A handful of major deals at Sundance 2020 including a record acquisition asserted the primacy of streamers, who in each case were either the prime mover in the transaction or a major factor in the calculation.
The star of the show was arguably Hulu, and at time of writing buyers of all shapes and sizes had laid out in the region of $80m all told.
Hulu teamed up with Neon for a record on-site Sundance acquisition, getting its wallet out for worldwide rights on Adam Samberg comedy Palm Springs in a deal that eclipsed by 69 cents the $17.5m paid by what was then known as Fox Searchlight for The Birth Of A Nation in 2016.
If the sum sounded like a gimmick, there was nothing fatuous about the endgame. However the theatrical run through Neon plays out, Disney-owned Hulu has another appealing title to entice its subscribers.
The platform appears to be targeting a younger demographic and plundered another treasure on offer at Park City, beating out others to pay around $8m for the world on Bad Hair, Justin Simien’s Dear White People follow-up, without any mention of a theatrical partner. It is understood Simien wants a theatrical release, and it remains to be seen whether Hulu will go through regular partner Neon or four-wall the film before the all-important launch on the platform.

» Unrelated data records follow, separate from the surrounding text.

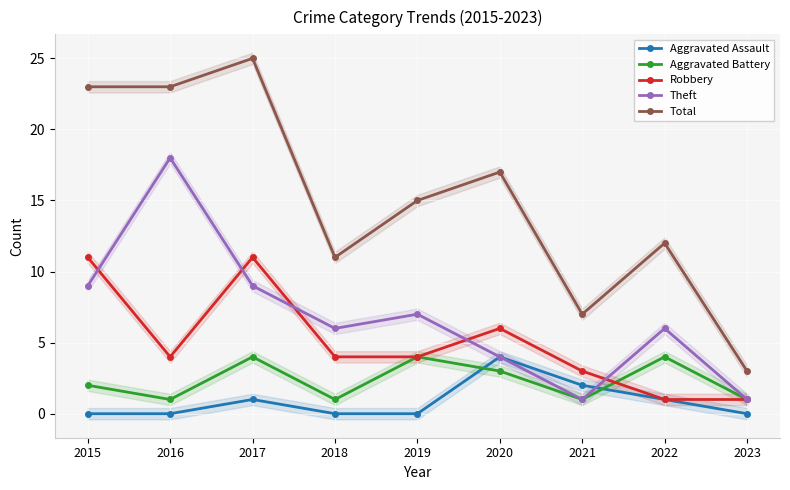

What is the approximate value of Aggravated Battery at 2020?

3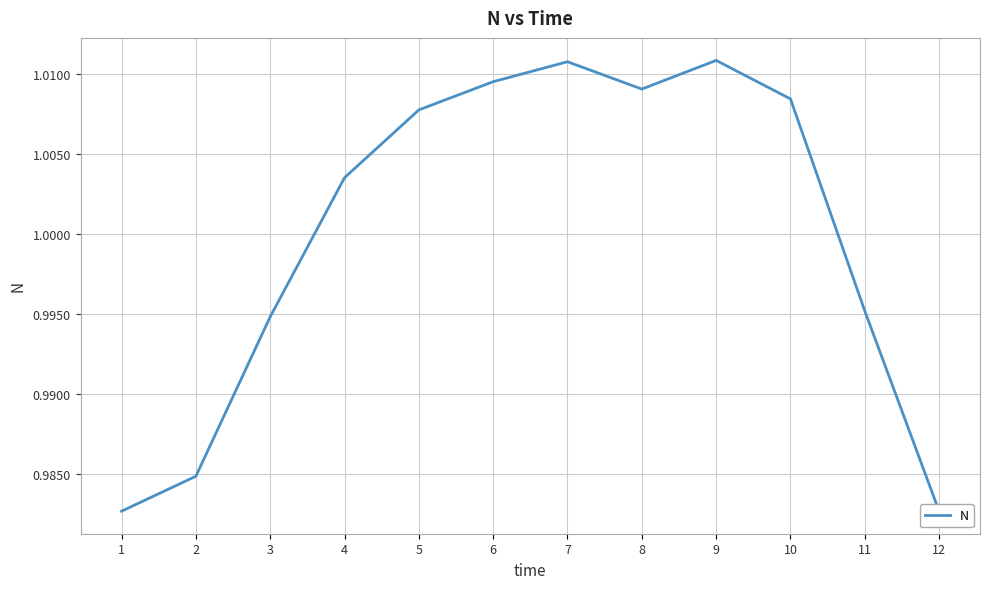

Between 1 and 2, which is larger?

2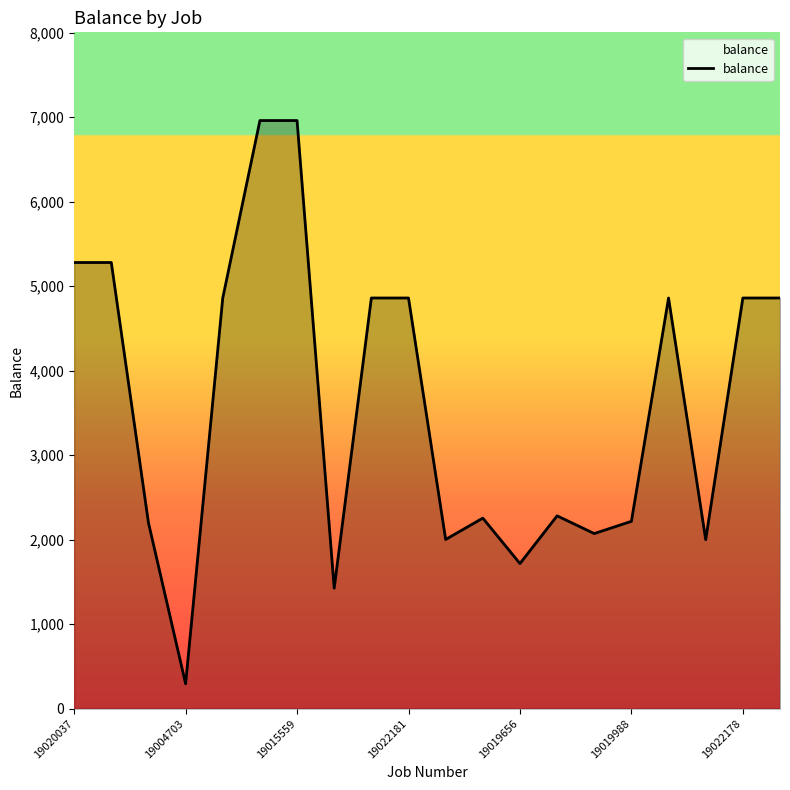

What is the difference between the second highest and minimum values?

6666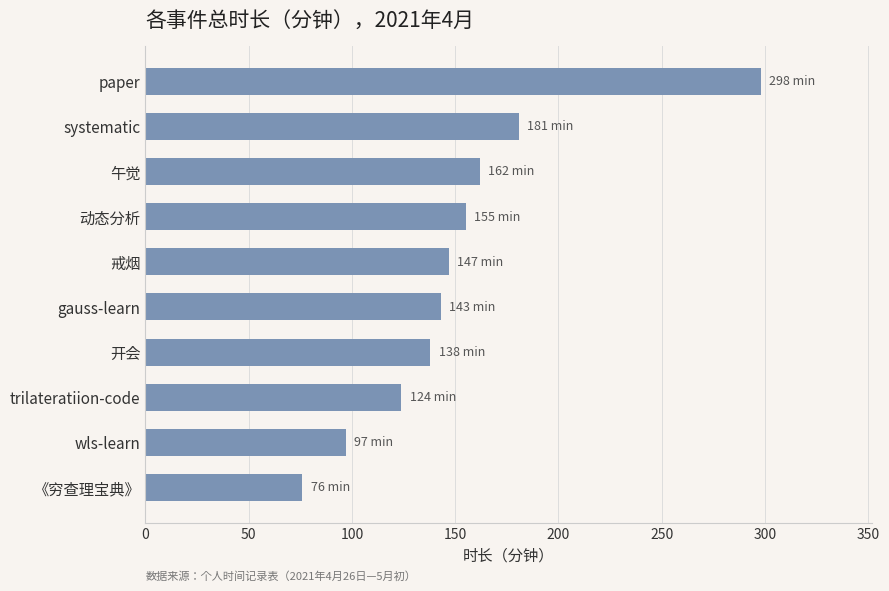

What is the difference between the maximum and second lowest values?

201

Amazon Studios was involved in two notable trades that made a splash yet otherwise behaved modestly compared to its $46m-plus spending spree in 2019. The platform paid around $12m for the world on Alan Ball’s coming-out drama Uncle Frank starring Paul Bettany and has not made aggressive noises about a theatrical release. The North American deal for Phyllida Lloyd’s Herself would have been considerably less and smacks of an awards play given the rave reviews for Clare Dunne, who also co-wrote the story about an abused wife who escape with her children and builds them all a new house. Cornerstone Films handles worldwide sales.
After Amazon Studios’ Sundance 2019 buy Late Night flopped in theatres, company head Jennifer Salke has revised the theatrical strategy and Amazon now calibrates the scale of its theatrical releases on a case-by-case basis. The company has since claimed Late Night was a hit on Prime Video and while streamers’ viewership numbers cannot be independently verified, what appears to count is is either some kind of theatrical uplift to raise awareness among subscribers, or a marketing spend to achieve the same goal even if the film is going straight to the platform.
Apple and A24 snapped up the documentary Boys State for reportedly $12m, a record documentary sale in Park City. At time of writing Netflix was circling drama The 40-Year-Old Version in what would be a late on-site worldwide buy to complement the 11 titles it brought to the festival.
HBO Max was quiet until it picked up Russell Simmons accusers documentary On The Record after the fesival closed, while nobody seemed too sure what Peacock was up to. Nonetheless the take-away from Sundance 2020 is that by and large streamers will get what they want and if the filmmakers desire a theatrical release, a partnership to that effect can sweeten the pill.
“A lot of these deals are so rich that if you’re the financier, who cares [if the theatrical release under-performs],” said one insider with a track record of theatrical success. “It depends on the movie – some need the word of mouth on theatrical, or [if the release will be online-only] you have to spend just as much to get awareness of the streaming deal as you would theatrically.
“You can’t just throw it all on streaming and hope it all works. That’s the other thing we’re seeing – even the streamers are going to have to commit to spending something and we’ll probably see a change in deals like that.”
Searchlight Pictures paid what is believed to be $12m for the world on David Bruckner’s horror The Night House starring Rebecca Hall. The studio has dabbled recently in horror – it released Ready Or Not last year – yet this deal, too, speaks to the might of streamers. Searchlight films go out on Hulu, whose target young audiences enjoy horror.
Lionsgate bought US rights to Dominic Cooke’s well regarded yet old-fashioned espionage tale Ironbark with Benedict Cumberbatch (Roadside Attractions will oversee the theatrical release); Magnolia Pictures took documentaries Assassins and The Fight; Kino Lorber acquired Mexican drama Identifying Features; Sony Pictures Worldwide Acquisitions took international rights to Zola; RLJE Films bought Spree; Film Constellation acquired international eights to Farewell Amor; HBO took worldwide TV and streaming rights to Siempre, Luis; and Sony Pictures Classics (SPC) and Stage 6 partnered on the epic romance I Carry You With Me.
SPC pre-bought The Father – which stars Anthony Hopkins and Olivia Colman and is likely to be in the awards conversation next season – and documentary The Truffle Hunters.
Moving early on projects before a festival premiere sparks a bidding war that inflates prices has been a tactic used by SPC and other savvy theatrical buyers for a few years now. It may be the only way these companies can update their war chests.
Nobody has bigger pipelines to fill than the streamers, and the huge numbers they are willing to spend ensure financiers get their investment back, and sales agents get their commission. The only downside is there may not be a theatrical release, but as one observer said, “These are crazy prices and these platforms can pretty much get whatever they want. This is the new normal.”